Brian Niedermeyer

Denver Broncos
- Title: Defensive quality control coach

Personal information
- Born: December 28, 1988 (age 37) Eagle River, Alaska, U.S.

Career information
- Position: Tight end
- High school: Chugiak (Chugiak, Alaska)
- College: Glendale (CA) (2007–2008) Butte (2009–2010) Arkansas–Pine Bluff (2011–2013)

Career history

Coaching
- Arkansas–Pine Bluff (2012) Student assistant; Miami (FL) (2013) Defensive analyst; East Texas Baptist (2014) Wide receivers coach; Georgia (2015) Graduate assistant; Alabama (2016) Graduate assistant; Tennessee (2018–2020) Tight ends coach; St. Thomas Aquinas HS (FL) (2021) Assistant coach; IMG Academy (FL) (2022–2023) Defensive coordinator; Tuscaloosa County HS (AL) (2024) Defensive coordinator; Denver Broncos (2025–present) Defensive quality control coach;

Operations
- Alabama (2017) Assistant director of recruiting operations;

Awards and highlights
- As an assistant coach CFP national champion (2017);

= Brian Niedermeyer =

American football player and coach (born 1988)

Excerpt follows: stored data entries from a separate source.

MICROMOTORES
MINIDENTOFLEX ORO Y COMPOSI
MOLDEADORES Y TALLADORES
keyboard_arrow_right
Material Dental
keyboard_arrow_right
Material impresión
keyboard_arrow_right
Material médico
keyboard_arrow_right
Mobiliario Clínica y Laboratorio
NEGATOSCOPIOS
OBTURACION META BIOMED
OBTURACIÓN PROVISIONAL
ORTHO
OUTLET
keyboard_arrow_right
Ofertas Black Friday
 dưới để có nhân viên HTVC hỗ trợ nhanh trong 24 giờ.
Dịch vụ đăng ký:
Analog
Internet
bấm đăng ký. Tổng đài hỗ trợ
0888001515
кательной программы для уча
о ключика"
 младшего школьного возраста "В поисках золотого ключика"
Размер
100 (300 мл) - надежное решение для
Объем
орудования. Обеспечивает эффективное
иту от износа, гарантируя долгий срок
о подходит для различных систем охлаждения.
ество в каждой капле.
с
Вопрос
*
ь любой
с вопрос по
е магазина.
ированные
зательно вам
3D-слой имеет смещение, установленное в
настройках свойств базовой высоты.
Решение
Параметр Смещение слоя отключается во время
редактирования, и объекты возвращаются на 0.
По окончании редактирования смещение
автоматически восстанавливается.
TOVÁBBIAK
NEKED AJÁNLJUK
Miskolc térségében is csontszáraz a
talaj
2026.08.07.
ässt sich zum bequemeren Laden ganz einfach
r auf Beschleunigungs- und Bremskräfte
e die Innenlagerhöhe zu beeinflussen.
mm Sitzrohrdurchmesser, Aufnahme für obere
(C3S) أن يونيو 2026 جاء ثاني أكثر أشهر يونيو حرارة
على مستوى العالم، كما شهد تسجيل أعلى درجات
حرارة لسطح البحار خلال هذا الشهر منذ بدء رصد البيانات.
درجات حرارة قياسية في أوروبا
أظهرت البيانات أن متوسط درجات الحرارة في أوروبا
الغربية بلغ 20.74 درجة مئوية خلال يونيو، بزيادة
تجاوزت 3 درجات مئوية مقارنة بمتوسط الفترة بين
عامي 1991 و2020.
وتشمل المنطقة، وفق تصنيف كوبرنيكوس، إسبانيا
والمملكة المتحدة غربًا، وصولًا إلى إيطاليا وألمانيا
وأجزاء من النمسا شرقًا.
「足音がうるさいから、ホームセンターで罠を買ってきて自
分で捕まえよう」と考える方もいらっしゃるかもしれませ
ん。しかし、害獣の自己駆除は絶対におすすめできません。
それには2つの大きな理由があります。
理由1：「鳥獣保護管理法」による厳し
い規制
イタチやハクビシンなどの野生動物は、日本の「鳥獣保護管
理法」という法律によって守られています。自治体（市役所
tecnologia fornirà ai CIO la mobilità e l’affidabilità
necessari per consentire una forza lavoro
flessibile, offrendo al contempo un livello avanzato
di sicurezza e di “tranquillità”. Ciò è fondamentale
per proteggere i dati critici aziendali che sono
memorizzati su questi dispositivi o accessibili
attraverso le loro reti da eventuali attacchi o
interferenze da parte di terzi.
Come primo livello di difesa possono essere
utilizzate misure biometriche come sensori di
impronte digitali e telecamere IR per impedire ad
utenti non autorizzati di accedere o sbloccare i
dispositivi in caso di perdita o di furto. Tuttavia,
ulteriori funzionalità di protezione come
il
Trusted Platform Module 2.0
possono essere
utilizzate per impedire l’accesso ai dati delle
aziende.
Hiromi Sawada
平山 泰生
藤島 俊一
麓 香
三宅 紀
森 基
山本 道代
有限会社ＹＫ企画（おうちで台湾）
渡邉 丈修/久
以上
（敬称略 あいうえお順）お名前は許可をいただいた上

Brian Niedermeyer (born December 28, 1988) is an American professional football coach and former tight end who is a defensive quality control coach for the Denver Broncos of the National Football League (NFL). He played college football at Arkansas–Pine Bluff.

==Early life and playing career==
Niedermeyer was born in Eagle River, Alaska and went to Chugiak High School. He earned all-state in football and basketball at Chugiak before going on to play tight end at University of Arkansas at Pine Bluff.

==Coaching career==
Niedermeyer began his coaching career in 2012 as a student assistant at the University of Arkansas at Pine Bluff, studying defense.

The following year, Niedermeyer took on a volunteer analyst role under linebackers coach Michael Barrow for the Miami Hurricanes football program.

In 2014, Niedermeyer started his first position coach role for East Texas Baptist University as the wide receivers coach. He coached the group to becoming the top passing offense in NCAA Division III that year.

In 2015, Niedermeyer joined the University of Georgia football program as a graduate assistant. There, he worked predominantly with the linebackers group, helping coach and develop Leonard Floyd, Jordan Jenkins, and Roquan Smith.

Niedermeyer then joined the University of Alabama football program, again as a graduate assistant. He worked under then-defensive coordinator Jeremy Pruitt, who would eventually become the head coach of the University of Tennessee. Niedermeyer got promoted to assistant director of recruiting operations in 2017, while also helping coach and develop future professional players Reuben Foster, Tim Williams, and Ryan Anderson.

In December 2017, Pruitt was hired as the head coach of the University of Tennessee Volunteers football program. He hired Niedermeyer as the tight ends coach for the Vols. Niedermeyer quickly went to work recruiting and signing the then nation's No.1 junior college tight end, Dominic Wood-Anderson. Niedermeyer continued his recruiting momentum for the 2018 season by signing multiple top players in the class including Darnell Wright, Quavaris Crouch, and Henry To'oto'o. His efforts earned him the 2019 National Recruiter of the Year by sports media outlets 247Sports.com and ESPN.

In January 2021, Niedermeyer, along with most of the coaching staff at the University of Tennessee, were fired after an internal investigation. Niedermeyer was one of only two assistant coaches who had been with Tennessee football since Pruitt was hired. There were allegations that coaches put money into McDonald's bags and gave them to the recruits when they came on campus.

In 2021, Niedermeyer was named an assistant coach for St. Thomas Aquinas High School.

After one year Niedermeyer was named defensive coordinator for IMG Academy.

In 2024, Niedermeyer took the same position for Tuscaloosa County High School. On December 10, 2024, Niedermeyer was promoted to the head coaching position at Tuscaloosa County High School.

On March 5, 2025, Niedermeyer was hired by the Denver Broncos as a defensive quality control coach; his first coaching position at the professional level.